Plusieurs membres : À l’ordre ! à l’ordre !

Basire. Je ne crains pas que l’on m’accuse d’aimer les rois ; le premier, j’ai élevé la voix contre Louis XVI, et certes je ne serai pas le dernier à prononcer l’abolition de la royauté ; mais, citoyens, ce que je crains, ce que je redoute, c’est l’enthousiasme. Certes, il faut abolir la royauté ! Le peuple veut cette abolition ; il le faut ! Mais une décision de cette importance, que sans doute tous les peuples d’Europe prendront avec vous, mérite d’être précédée d’une discussion solennelle. (Murmures prolongés.)

Grégoire. Eh ! qu’est-il besoin de discuter quand tout le monde est d’accord ? Les rois sont dans l’ordre moral ce que les monstres sont dans l’ordre physique. Les Cours sont l’atelier du crime, le foyer de la corruption et la tanière des tyrans. L’histoire des rois est le martyrologe des nations. Dès que nous sommes tous également pénétrés de cette vérité, qu’est-il besoin de discuter ? Je demande que ma proposition soit mise aux voix, sauf à la rédiger ensuite avec un considérant digne de la solennité de ce décret. (Double salve d’applaudissements.)

Ducos, l’aîné. Le considérant de votre décret, ce sera l’histoire des crimes de Louis XVI, histoire déjà trop bien connue du peuple français. Nous devons le prononcer dans notre première séance ; le peuple l’a prononcé avant nous. (Applaudissements.) Je demande donc qu’il soit rédigé dans les termes les plus simples ; il n’a pas besoin d’explication après les lumières qu’a répandues la journée du 10 août.

Billaud-Varenne et plusieurs autres membres : Appuyé ! appuyé !

Manuel. Le pacte social commence aujourd’hui ; quand le peuple commence un pacte social, il n’a pas de roi, puisque c’est lui qui les fait. Vous ne pouvez pas abolir la royauté ; elle n’existe pas. Mais vous pouvez déclarer que la nation ne veut pas de roi ; que la nation ne reconnaît pas de royauté.
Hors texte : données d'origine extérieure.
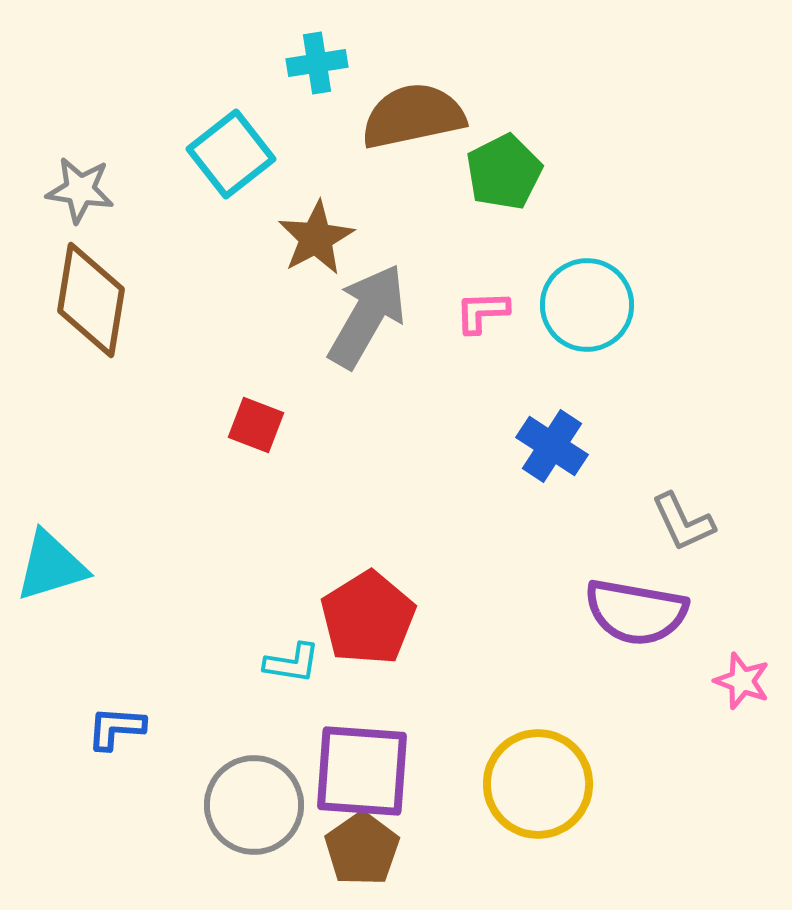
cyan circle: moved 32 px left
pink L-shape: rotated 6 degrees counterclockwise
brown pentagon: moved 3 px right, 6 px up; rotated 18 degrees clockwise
Ainsi, substituons au mot d’abolition un mot qui soit d’accord, et avec les principes, et avec nos sentiments profonds de haine. (Applaudissements.)

Un membre : Je demande que le premier qui sera assez lâche pour proposer un roi à sa patrie, soit condamné à mort.

D’autres membres : La clôture ! la clôture !

(L’Assemblée ferme la discussion.)

(Il se fait un profond silence.)

Le Président. Je mets aux voix la proposition de M. l’abbé Grégoire :

« La Convention nationale décrète que la royauté est abolie en France. »

(L’Assemblée décrète cette proposition à l’unanimité.)

(Des acclamations de joie, des cris de : Vive la nation ! répétés par tous les spectateurs se prolongent pendant plusieurs instants.)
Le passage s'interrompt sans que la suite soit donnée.